Les belles histoires de Göttingen : Barbara et les Contes des Frères Grimm

J’ai vécu près de six mois à Göttingen, dans une maison de la Paulinerstraße. Le temps d’un semestre universitaire pour un échange Erasmus. J’y ai appris l’allemand, mais faute de pratique, il ne m’en reste que quelques vestiges.

Dans le monde germanique, cette petite ville de Basse-Saxe est connue pour sa prestigieuse université. En français, Göttingen évoque avant tout une chanson célèbre de Barbara qui est devenue une ode à la réconciliation franco-allemande après la seconde guerre mondiale. Son origine est une très belle histoire.

Barbara est au début de sa carrière, lorsqu’en 1964, un jeune directeur de théâtre allemand, Hans-Gunther Klein, l’invite à se produire à Göttingen. Née en 1930, la jeune adolescente d’origine juive a dû se cacher dans la campagne française pendant la guerre pour échapper aux rafles. C’est avec des pieds de plomb qu’elle se rend en Allemagne. Elle a demandé de pouvoir jouer sur un piano à queue parce qu’elle veut voir le public. Arrivée au théâtre pour répéter, elle se trouve face à un piano droit et refuse tout net de chanter. Un groupe d’étudiants se démène alors pour dénicher un piano à queue et le transporter jusque sur la scène. Le concert est un succès et Barbara, émue de l’accueil reçu prolonge son tour de chant. Deux jours avant son départ, elle compose en quelques heures la chanson « Göttingen » dans les jardins du théâtre et la dédie au public lors de son dernier concert. Elle reviendra en Allemagne pour chanter le texte en allemand.

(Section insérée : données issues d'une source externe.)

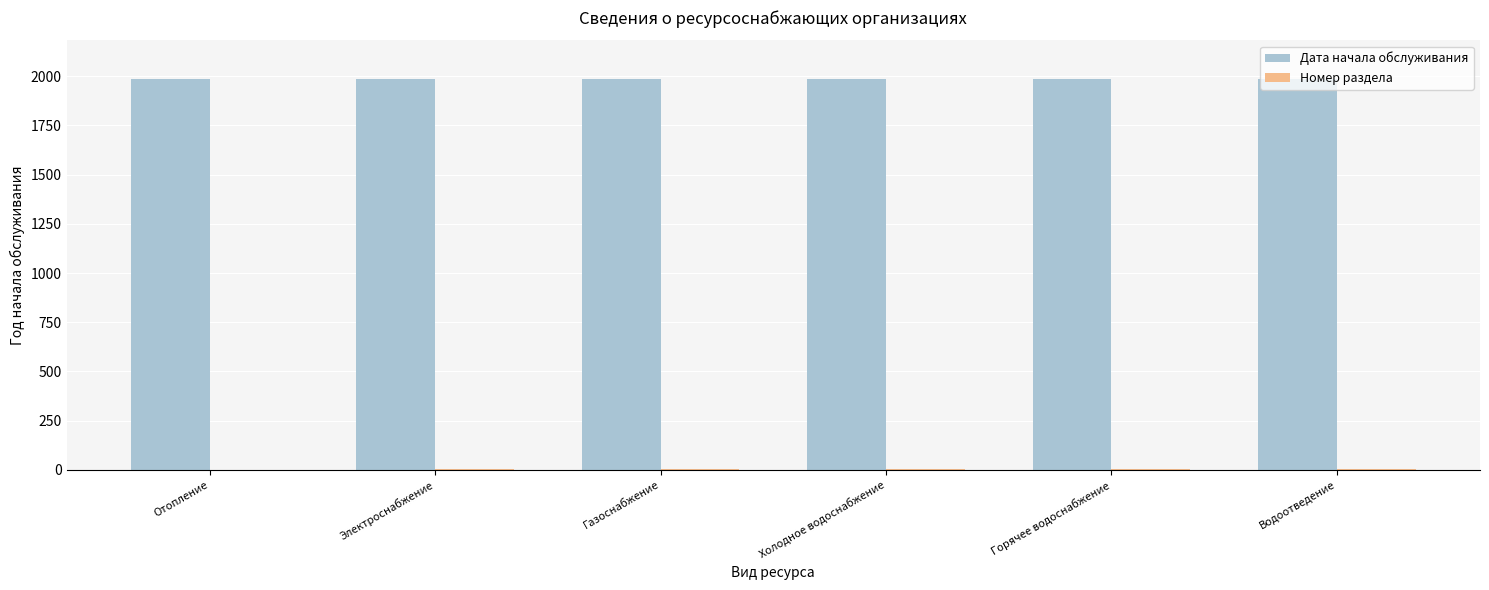

What is the sum of all Дата начала обслуживания values?

11904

Les deux derniers couplets expriment les espoirs d’une réconciliation entre l’Allemagne et la France qui à l’époque est encore loin d’être une évidence, même si, un an avant, en 1963, de Gaulle et Adenauer ont signé le Traité de l’Elysée consacrant l’amitié entre les deux pays :

« Ô faites que jamais ne revienne
Le temps du sang et de la haine
Car il y a des gens que j’aime
À Göttingen, à Göttingen

Et lorsque sonnerait l’alarme
S’il fallait reprendre les armes
Mon cœur verserait une larme
Pour Göttingen, pour Göttingen »

Barbara est morte en 1997. Depuis, la ville de Göttingen lui a rendu hommage en nommant une rue en son honneur.

Une autre strophe de la chanson de Barbara fait aussi écho à un lieu qui assure à la ville sa place dans l’histoire littéraire allemande.

« Et que personne ne s’offense,
Mais les contes de notre enfance,
« Il était une fois » commencent
A Göttingen »

Le texte fait référence aux contes et légendes de la tradition germanique recueillis et rassemblés au dix-neuvième siècle par les frères Jacob et Wilhelm Grimm, deux philologues qui ont été professeurs à l’Université de Göttingen, et dont Barbara, lors de son séjour, a visité la maison. Les frères Grimm sont connus pour la rédaction d’un dictionnaire historique de la langue allemande et pour avoir fait partie des « Sept de Göttingen », un groupe de professeurs qui signèrent une protestation contre une nouvelle Constitution assez autoritaire promulguée par le roi Ernest-August de Hanovre en 1837. Cela leur valut l’expulsion de l’Université.

Jacob et Wilhelm Grimm illustrant un billet de 1000 marks

Mais les Frères Grimm sont surtout célèbres pour leur recueil de « Contes de l’enfance et du foyer ». Si ça ne vous dit pas grand-chose, voici quelques titres qui vous mettront la puce à l’oreille : Blanche-Neige, Hansel et Gretel, Les Musiciens de Brême, Raiponce/Rapunzel, sans oublier les versions allemandes de Cendrillon ou de La Belle au Bois Dormant. Walt Disney doit une fière chandelle aux deux frères, tout comme Richard Wagner dont les opéras Tannhäuser et Lohengrin s’inspirent de légendes germaniques recueillies par le duo de philologues.

C’était il y a trente ans que j’étudiais à Göttingen. A première vue, cet anniversaire n’est pas fait pour me rajeunir. Et pourtant, je me souviens de ce séjour comme si c’était hier. C’est en effet dans cette ville que pour ma femme Céline et moi commença une très belle histoire que nous n’avons pas fini d’écrire.